I changed my site tonight. When I went to sign into Blogger, they had revamped the site. They added and changed some things. So, I checked some things out and liked some of the changes and ended up with this. I like it, for now. I am not 100% set on it. But who is when it comes to change. :-) Hope you like it as well. Let me know your opinion.

I also changed the comments from Haloscan because Blogger has a new option which includes sending me a message via email when I receive a comment. You had to pay for that feature in Haloscan.

Happy Mother's Day!

This weekend almost the whole family went up to my uncle's home in Walkerton, Ontario. I am sure everyone has heard of that place by now. It was my aunt's birthday and my uncle threw a surprise party for her. I missed the jump out and surprise part because I had to wait in the city to get Matthew from his dad, but I heard that she was so surprised and she cried. Its so great when one cries over joyous things. We had a great time. Matthew and Skye didn't want to come home. We stayed over night and came home today.
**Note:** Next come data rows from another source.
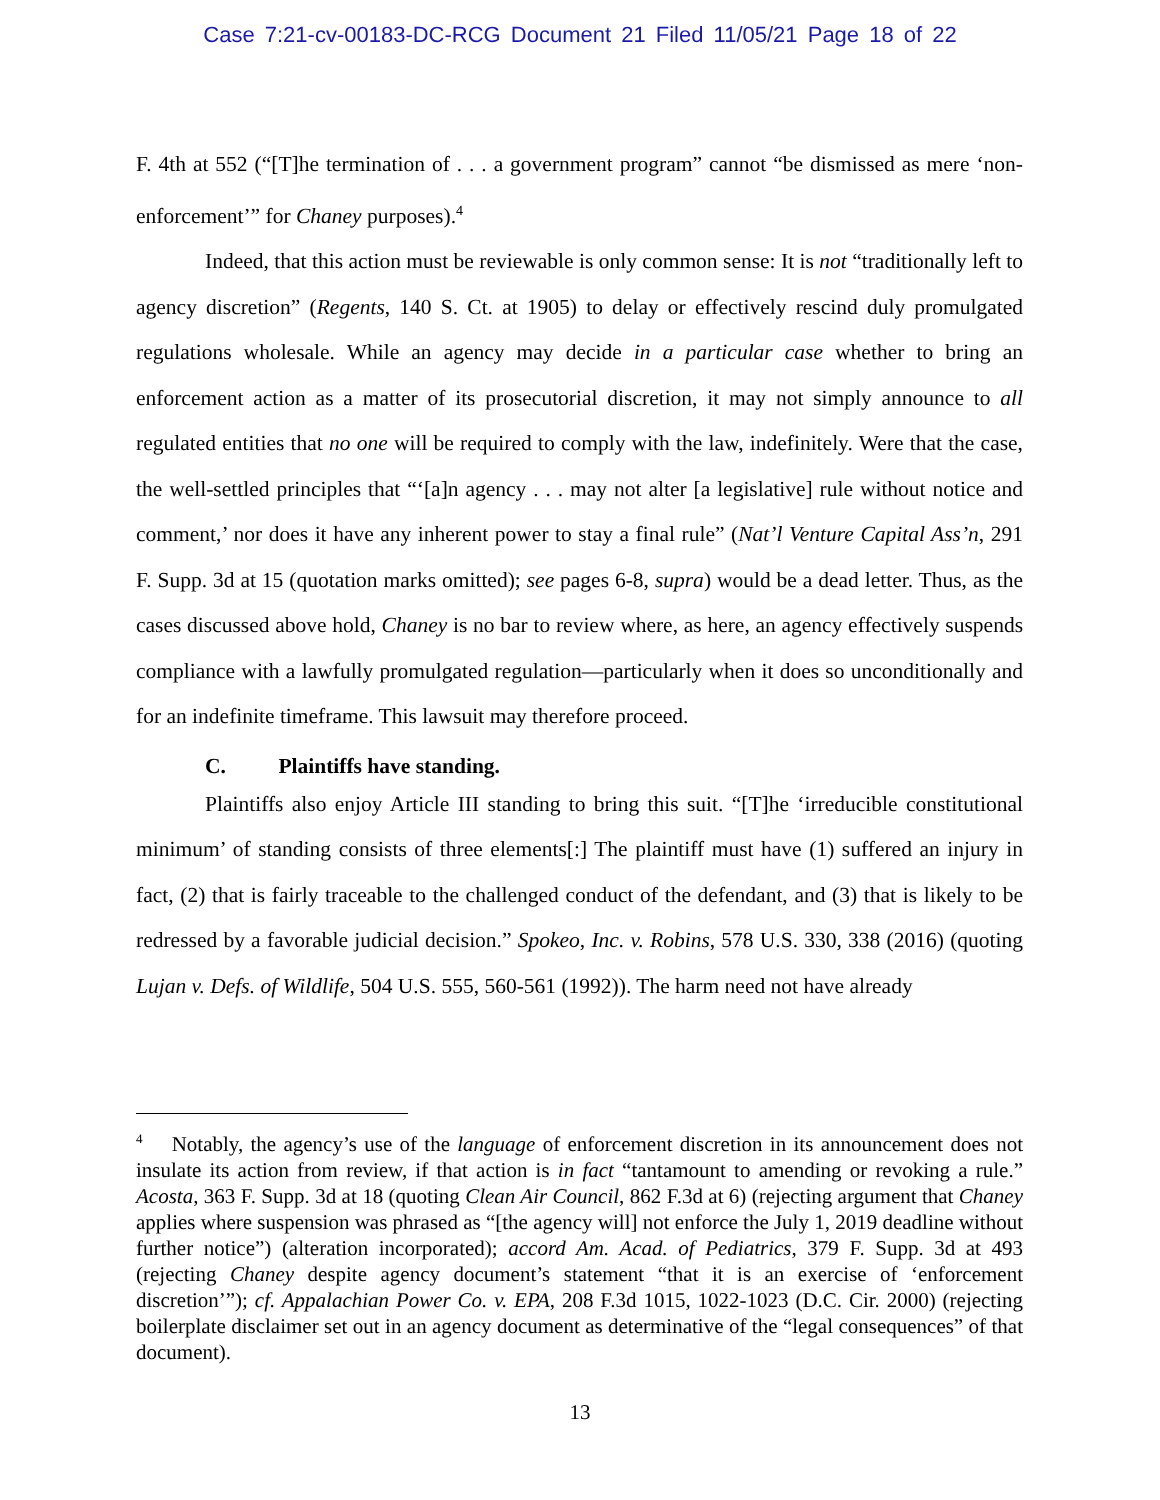Case 7:21-cv-00183-DC-RCG Document 21 Filed 11/05/21 Page 18 of 22
F. 4th at 552 (“[T]he termination of . . . a government program” cannot “be dismissed as mere ‘non-enforcement’” for Chaney purposes).<sup>4</sup>
Indeed, that this action must be reviewable is only common sense: It is not “traditionally left to agency discretion” (Regents, 140 S. Ct. at 1905) to delay or effectively rescind duly promulgated regulations wholesale. While an agency may decide in a particular case whether to bring an enforcement action as a matter of its prosecutorial discretion, it may not simply announce to all regulated entities that no one will be required to comply with the law, indefinitely. Were that the case, the well-settled principles that “‘[a]n agency . . . may not alter [a legislative] rule without notice and comment,’ nor does it have any inherent power to stay a final rule” (Nat’l Venture Capital Ass’n, 291 F. Supp. 3d at 15 (quotation marks omitted); see pages 6-8, supra) would be a dead letter. Thus, as the cases discussed above hold, Chaney is no bar to review where, as here, an agency effectively suspends compliance with a lawfully promulgated regulation—particularly when it does so unconditionally and for an indefinite timeframe. This lawsuit may therefore proceed.
C. Plaintiffs have standing.
Plaintiffs also enjoy Article III standing to bring this suit. “[T]he ‘irreducible constitutional minimum’ of standing consists of three elements[:] The plaintiff must have (1) suffered an injury in fact, (2) that is fairly traceable to the challenged conduct of the defendant, and (3) that is likely to be redressed by a favorable judicial decision.” Spokeo, Inc. v. Robins, 578 U.S. 330, 338 (2016) (quoting Lujan v. Defs. of Wildlife, 504 U.S. 555, 560-561 (1992)). The harm need not have already
<sup>4</sup> Notably, the agency’s use of the language of enforcement discretion in its announcement does not insulate its action from review, if that action is in fact “tantamount to amending or revoking a rule.” Acosta, 363 F. Supp. 3d at 18 (quoting Clean Air Council, 862 F.3d at 6) (rejecting argument that Chaney applies where suspension was phrased as “[the agency will] not enforce the July 1, 2019 deadline without further notice”) (alteration incorporated); accord Am. Acad. of Pediatrics, 379 F. Supp. 3d at 493 (rejecting Chaney despite agency document’s statement “that it is an exercise of ‘enforcement discretion’”); cf. Appalachian Power Co. v. EPA, 208 F.3d 1015, 1022-1023 (D.C. Cir. 2000) (rejecting boilerplate disclaimer set out in an agency document as determinative of the “legal consequences” of that document).
13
For mother's day, I took my children out for lunch. And my sister made my mom dinner. We were all up in Walkerton except my sister and her family so she started on dinner. Not long after we got home it was ready. Nice day overall. Thank you Mary for dinner. And Shannon, seeing as he really did most of the cooking. :-)
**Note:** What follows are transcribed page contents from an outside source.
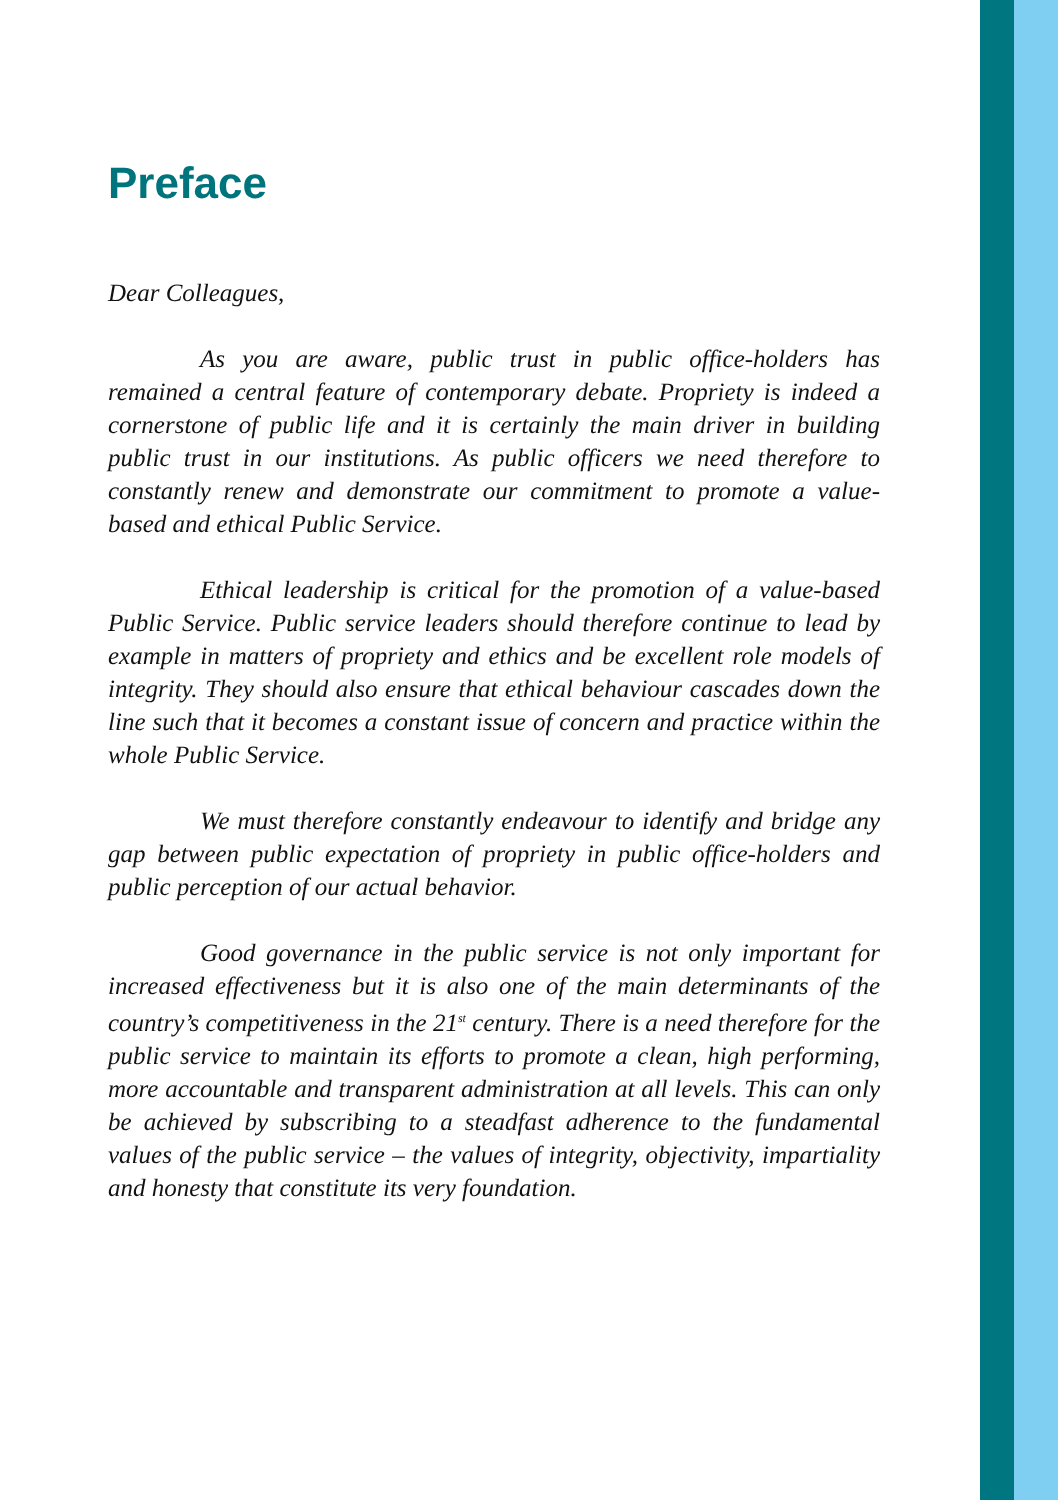Preface
Dear Colleagues,
As you are aware, public trust in public office-holders has remained a central feature of contemporary debate. Propriety is indeed a cornerstone of public life and it is certainly the main driver in building public trust in our institutions. As public officers we need therefore to constantly renew and demonstrate our commitment to promote a value-based and ethical Public Service.
Ethical leadership is critical for the promotion of a value-based Public Service. Public service leaders should therefore continue to lead by example in matters of propriety and ethics and be excellent role models of integrity. They should also ensure that ethical behaviour cascades down the line such that it becomes a constant issue of concern and practice within the whole Public Service.
We must therefore constantly endeavour to identify and bridge any gap between public expectation of propriety in public office-holders and public perception of our actual behavior.
Good governance in the public service is not only important for increased effectiveness but it is also one of the main determinants of the country’s competitiveness in the 21<sup>st</sup> century. There is a need therefore for the public service to maintain its efforts to promote a clean, high performing, more accountable and transparent administration at all levels. This can only be achieved by subscribing to a steadfast adherence to the fundamental values of the public service – the values of integrity, objectivity, impartiality and honesty that constitute its very foundation.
Happy Mother's Day to every Mom out there.

Wednesday, May 05, 2004

King Arthur

I have always been a huge fan of King Arthur and such and from the first day that I heard about this movie they already had me. But seeing this second, longer, trailer just makes me want to see it even more, if that were even possible. So, for all you King Arthur fans, or for those who should be, here is the link to see the trailer. Enjoy!

Tuesday, May 04, 2004

Leafs are out, Flames are rockin'!

Ok, so game 5 really truly sucked. But game 6 was intense. You can't say that they didn't have enough chances. The third period was quite awesome. Another near heart attack experience. But its all over. Boo Who!! But hope is not over for Canada. The Flames are rockin'. They played an awesome game last night. Won 1-0 in OT. So, now you will hear(read) me say(write) GO FLAMES GO!

Saturday, May 01, 2004

Feeling much better.

Today is a much better day then the last few days. Wow, I don't know what came over me. Thank goodness I don't feel so bummed today. I guess, I hope, we all go through those days sometimes and I came to a boiling point. Getting it out on paper(computer) really does make me feel better. I am a writer and I can't always express myself out loud. Paper is my venting of choice. I know that my first step on the road of freedom and happiness is to rectify my relationship with the Lord. I must attend church and start reading my bible again. I went out and bought the bible on CD so hopefully I will not only be reading but also listening a lot more than I have been. I really need to find a set time and quiet place to spend quality time with the Lord. I have the weekend with my beautiful children and they really do make me shine. So we are off on an adventure and I hope you all have a great weekend. Especially since the Leafs kicked butt last night. 3-1. Woo Hoo!!!